Records contained in a dataset

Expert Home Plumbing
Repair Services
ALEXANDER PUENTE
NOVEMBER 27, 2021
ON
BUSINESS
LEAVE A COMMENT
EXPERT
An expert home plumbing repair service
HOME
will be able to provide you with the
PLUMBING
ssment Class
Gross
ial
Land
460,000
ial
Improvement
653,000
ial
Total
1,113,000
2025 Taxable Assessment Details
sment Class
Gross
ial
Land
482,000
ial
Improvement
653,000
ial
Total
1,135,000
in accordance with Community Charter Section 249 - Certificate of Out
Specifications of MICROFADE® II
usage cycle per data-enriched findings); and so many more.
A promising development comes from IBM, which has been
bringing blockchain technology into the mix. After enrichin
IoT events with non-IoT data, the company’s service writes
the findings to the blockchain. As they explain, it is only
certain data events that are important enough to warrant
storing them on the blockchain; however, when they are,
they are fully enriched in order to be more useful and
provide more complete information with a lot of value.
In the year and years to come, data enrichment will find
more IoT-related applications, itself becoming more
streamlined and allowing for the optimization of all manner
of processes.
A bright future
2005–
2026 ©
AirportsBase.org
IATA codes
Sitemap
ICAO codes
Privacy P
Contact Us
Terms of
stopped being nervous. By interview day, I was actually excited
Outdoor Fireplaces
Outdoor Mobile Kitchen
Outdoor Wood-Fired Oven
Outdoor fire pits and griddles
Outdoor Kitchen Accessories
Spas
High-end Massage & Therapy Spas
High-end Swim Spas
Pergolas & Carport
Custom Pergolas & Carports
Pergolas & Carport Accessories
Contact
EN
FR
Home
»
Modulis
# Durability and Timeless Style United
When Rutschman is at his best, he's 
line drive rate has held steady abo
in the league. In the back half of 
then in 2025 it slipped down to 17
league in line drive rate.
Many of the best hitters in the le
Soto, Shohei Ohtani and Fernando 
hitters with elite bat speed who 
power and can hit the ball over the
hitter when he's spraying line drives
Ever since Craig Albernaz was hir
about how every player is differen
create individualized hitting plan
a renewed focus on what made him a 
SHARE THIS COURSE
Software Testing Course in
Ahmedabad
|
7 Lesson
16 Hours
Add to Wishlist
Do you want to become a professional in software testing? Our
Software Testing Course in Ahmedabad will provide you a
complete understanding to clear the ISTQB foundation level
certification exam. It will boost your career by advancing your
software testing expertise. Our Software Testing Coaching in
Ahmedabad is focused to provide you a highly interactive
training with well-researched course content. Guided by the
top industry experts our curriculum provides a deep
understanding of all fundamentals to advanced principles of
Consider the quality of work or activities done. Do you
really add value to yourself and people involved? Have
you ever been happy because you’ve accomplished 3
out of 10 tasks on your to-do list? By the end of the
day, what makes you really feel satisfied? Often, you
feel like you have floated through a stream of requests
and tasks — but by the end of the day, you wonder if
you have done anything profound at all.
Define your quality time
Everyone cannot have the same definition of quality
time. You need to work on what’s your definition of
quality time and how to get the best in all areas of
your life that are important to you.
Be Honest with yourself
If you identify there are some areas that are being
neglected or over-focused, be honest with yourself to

- **Your assignment**:
The lines above starting at the one that contains "An expert home plumbing repair service" and ending at the one that contains "bringing blockchain technology" must be transcribed exactly, and no other lines may appear.

- **Task response**:
An expert home plumbing repair service
HOME
will be able to provide you with the
PLUMBING
ssment Class
Gross
ial
Land
460,000
ial
Improvement
653,000
ial
Total
1,113,000
2025 Taxable Assessment Details
sment Class
Gross
ial
Land
482,000
ial
Improvement
653,000
ial
Total
1,135,000
in accordance with Community Charter Section 249 - Certificate of Out
Specifications of MICROFADE® II
usage cycle per data-enriched findings); and so many more.
A promising development comes from IBM, which has been
bringing blockchain technology into the mix. After enrichin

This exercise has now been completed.